With such a tReplace, it should work:

Capture.PNG

 

2-Then with a tXmlMap, you can change the name of your elements.

 

Here is an example. My input file is:

<Root>
<Record>
<Value>A</Value>
<Value>B</Value>
</Record>
<Record>
<Value>C</Value>
<Value>C</Value>
</Record>
</Root>

 

I want to get:

<?xml version="1.0" encoding="ISO-8859-15"?>
<Root>
<Record>
<Value1>A</Value1>
<Value2>A</Value2>
</Record>
<Record>
<Value1>C</Value1>
<Value2>C</Value2>
</Record></Root>

 

Here is my tXmlMap:

Capture.PNG

Eric

 

Four Stars AT
Four Stars

Re: Read XML file where field names are not xml nodes

Thanks eric44.

 

I am unable to get tReplace to work.
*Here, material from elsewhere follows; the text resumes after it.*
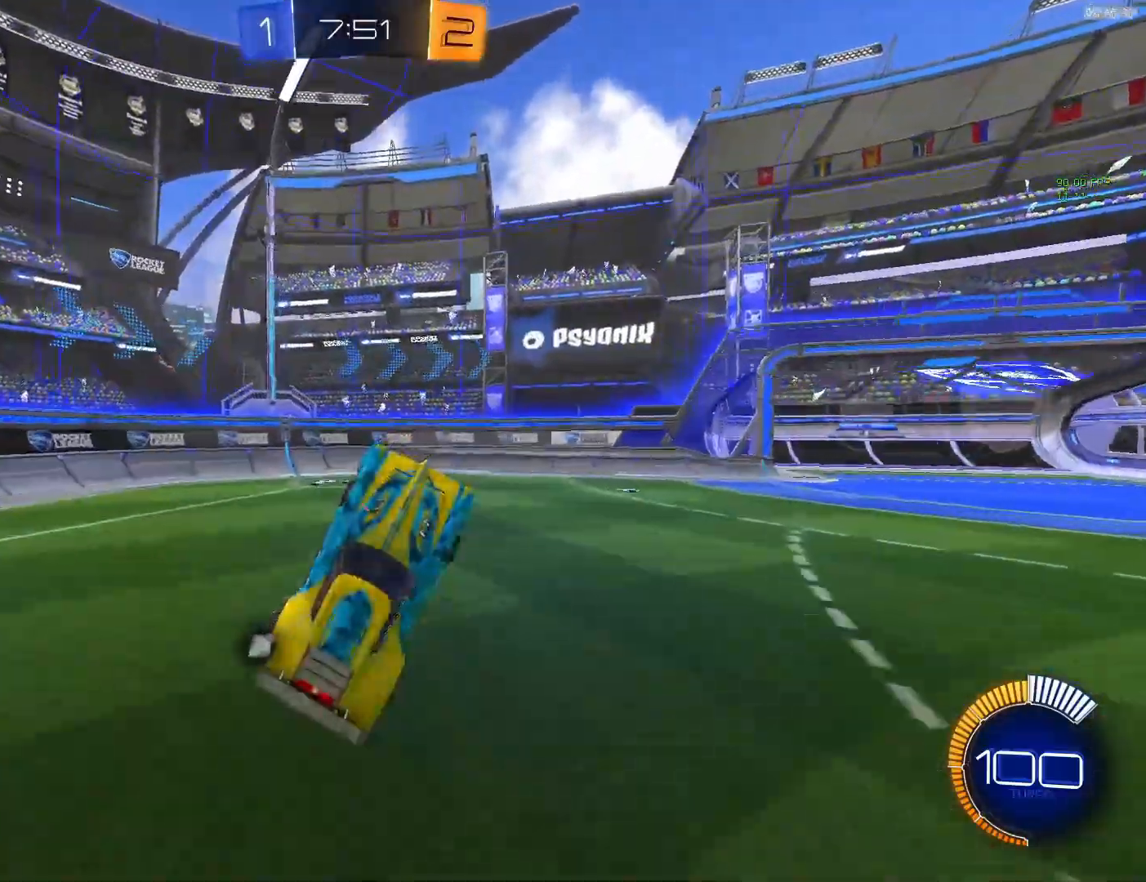
{"buttons": [], "left_stick": "right", "events": [[33, "TRIANGLE", "down"], [50, "left_stick", "right"], [117, "TRIANGLE", "up"], [117, "left_stick", "center"], [300, "left_stick", "right"], [383, "TRIANGLE", "down"], [450, "TRIANGLE", "up"]]}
Here is the error message I get when executing. 

 

tReplaceError.png

Four Stars AT
Four Stars

Re: Read XML file where field names are not xml nodes

Thanks for the suggestion. I am trying eric44 solutions. If that doesn't work I will try your recommendation. 

Eight Stars

Re: Read XML file where field names are not xml nodes

Hi,

 

What is your input type format for your tReplace ? Document ? If yes, you have to convert it to string with a tConverttype component before your tReplace.

 

Eric